Here’s an exercise. Practice not paying attention to certain things and replacing it with something you value more.

For example: Trump or push-ups? Trump or a new book?

Another solution Mark gives is to just look locally. “People consistently underestimate the importance of their local politics and how much influence they have,” he said.

I practice hyper-localism. I want to know who can I help right now who’s right in front of me. Maybe it’s you.

PROBLEM: We’re afraid of missing out, or we’re afraid we’re not doing enough

SOLUTION: Find out what you want to say “yes” to and what you want to say “no” to

You don’t have to start changing your behavior yet. You just have to start by knowing what you like and don’t like. you have to come up with a formula for how much time something will take and what it’s worth.

“It’s hard because part of that skill is having an accurate perception of the value of your own time,” Mark said. “Some people have trouble saying ‘yes,’ some people have trouble saying ‘no.’”

So I came up with a chart.

It looks like an upside down smile.

On the left hand side is “yes.” On the right hand side is “no.”

In this chart, “yes” is equal to zero. Because nobody’s asking you do things. But then you start getting offers. And opportunities.
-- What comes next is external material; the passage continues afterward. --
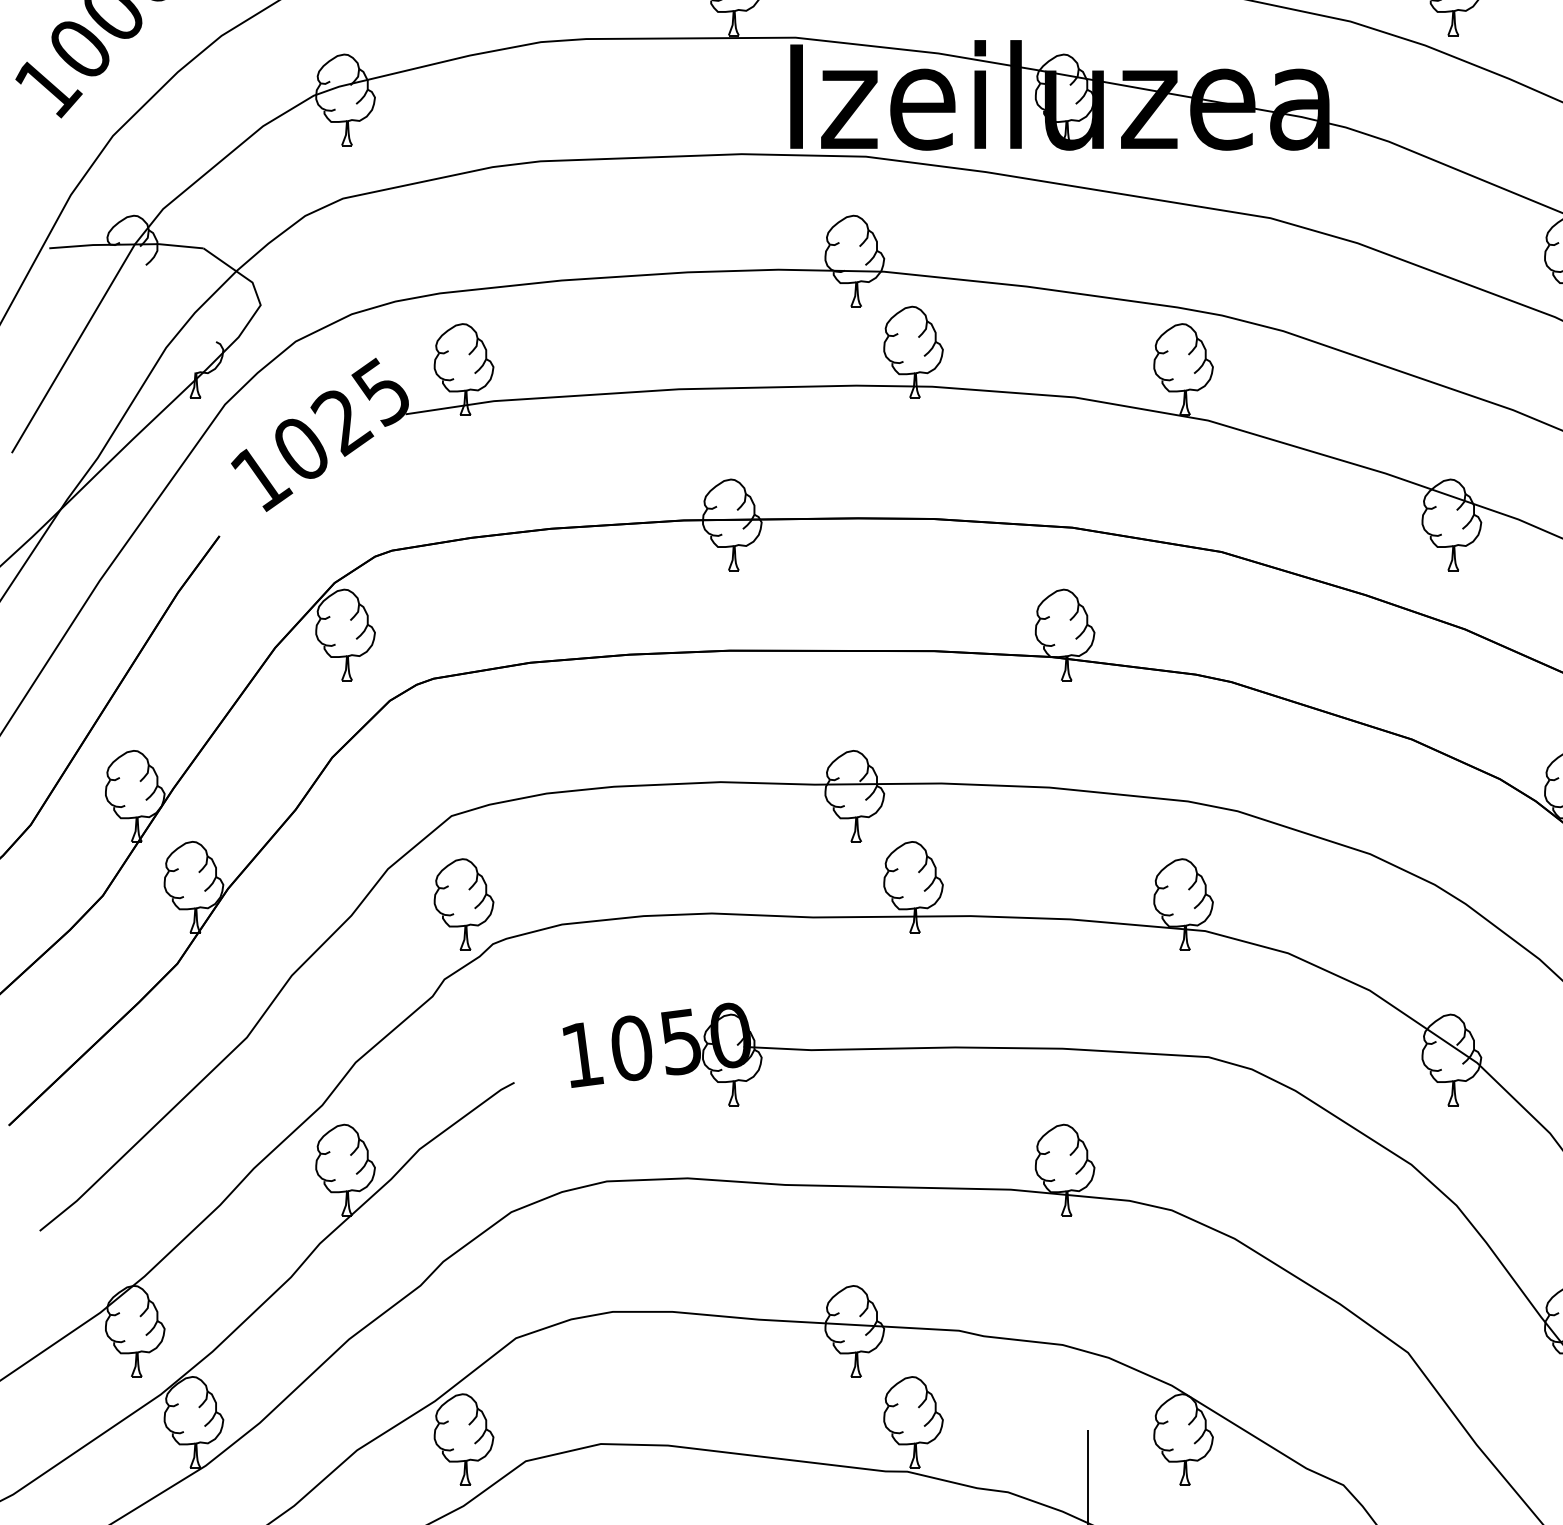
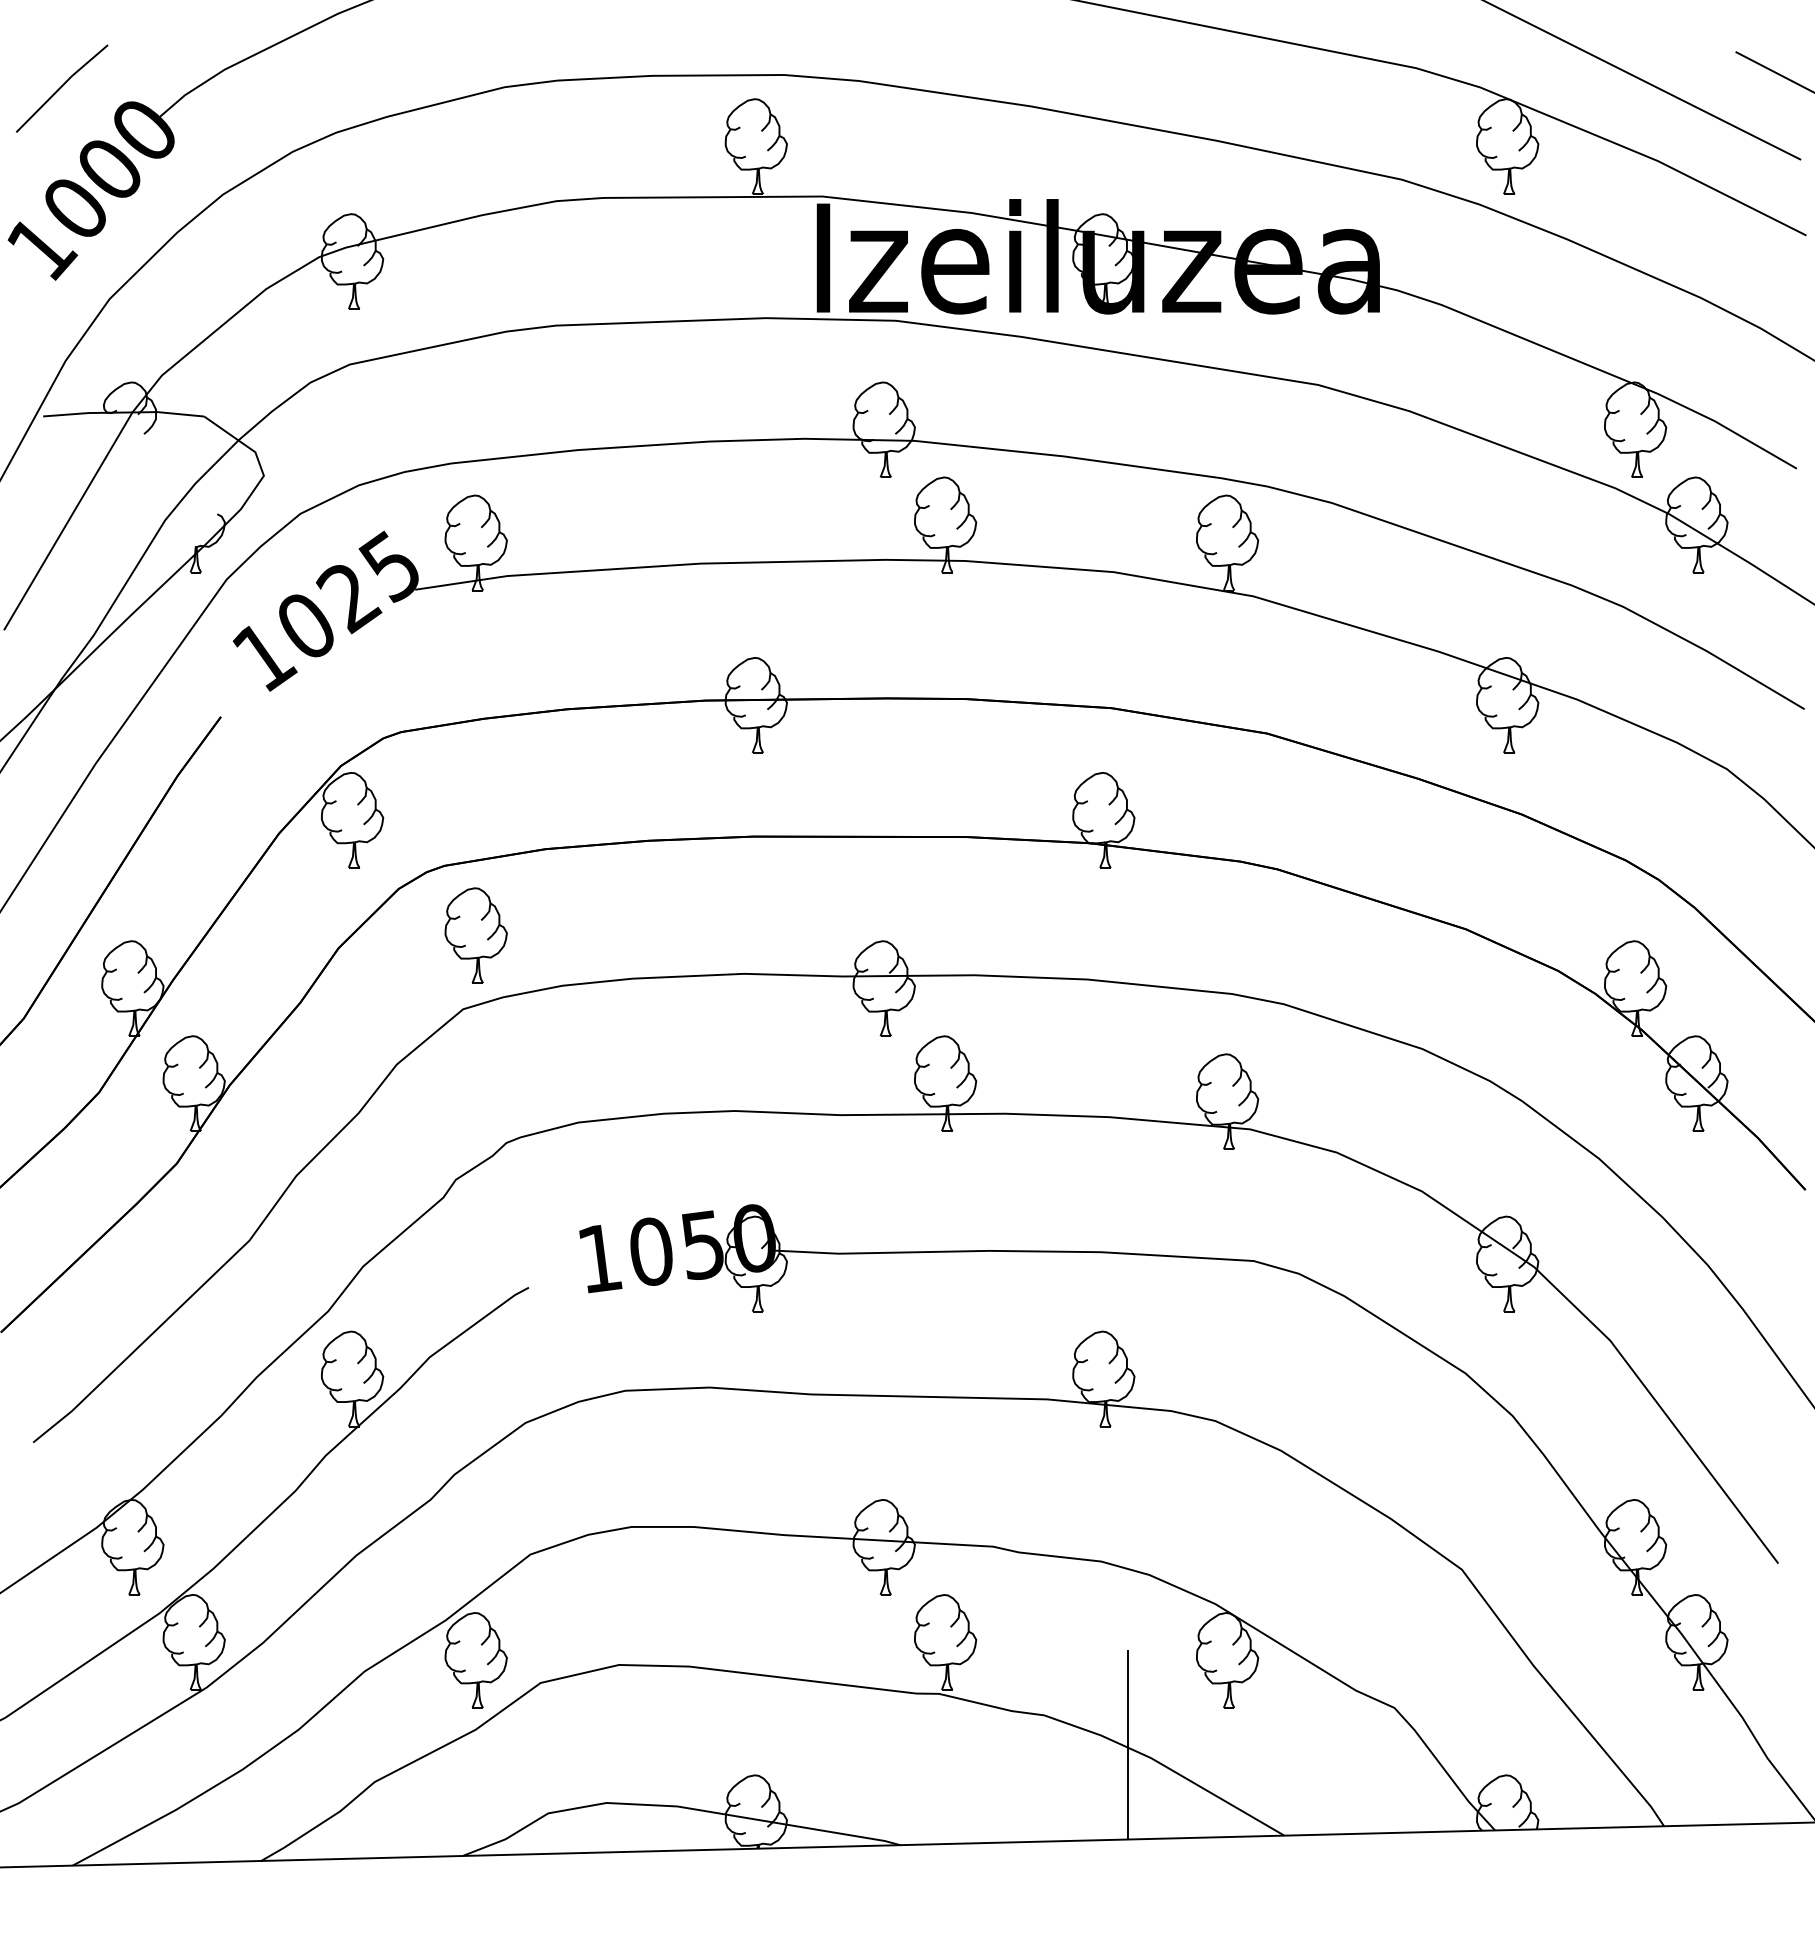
part: (463, 904) -> (475, 935), moved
Let’s say you started a blog or a YouTube channel and now people want to talk to you. At first, you start to say “yes.”

When I first started writing, I’d write for any site that asked. I went on every podcast. I would speak at any conference. But then I got to a point where the “yes”s start to turn into “no”s.

And that might sound crazy. But it’s the principle of scarcity.

When time is scarce, you have to say “no” more times than “yes.” But if you’re depressed and you want to live and you want to feel connection, then “yes” has to win. Until you can start to say “no” again.

Hope and hopelessness fluctuate. Your mind is a machine. What you feed it, it becomes.

These steps are all important. But I think the most important one I learned is to have a vision of the future. That’s what hope is. And progress is perfect.